After a hefty 28.7 percent two-day stock spike, Canadian technology group Amaya Gaming’s stock trading was halted amidst industry rumors of an imminent PokerStars buyout – a rumor that’s been circulating for several weeks now. With hints that global investment underwriter Blackstone Group is behind the $1 billion funding of the key acquisition, it appears the deal could be announced officially within 24 hours, although no one from any aspect of the deal has commented as of this writing.
It’s believed that the motivation for the vital buyout is to give PokerStars and parent company Rational Group a better chance at the US online gaming market. Ever since the events of Black Friday and the ensuing Department of Justice issues with several key figures who still have some PokerStars involvement, that integrity cloud has hovered over the major Internet player, and to date, has precluded their re-entry into the potentially massive American online poker market.
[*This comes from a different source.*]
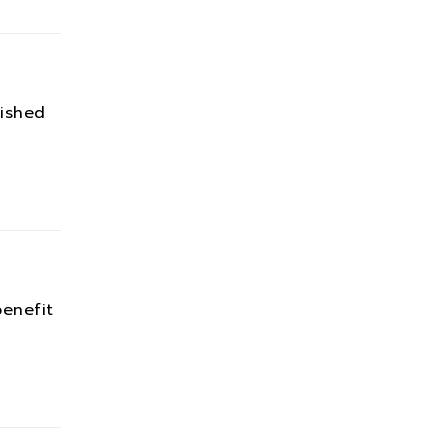
ished
enefit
With Amaya’s name on the doorplate, PokerStars may look more appealing to regulators who are wary of anything even slightly off-base in the current precarious and ever-changing online gaming market; New Jersey recently made their “nothing but regulated sites” stance clear as a bell, and that seems to be the guiding tenet in the online gaming stratosphere right now.
Blackstone appears to have been a natural choice as an investment partner for Amaya in the buyout, having previously funded the company’s Cadillac Jack purchase – a slot maker – for a more modest $167 million, via Blackstone’s credit division, GSO.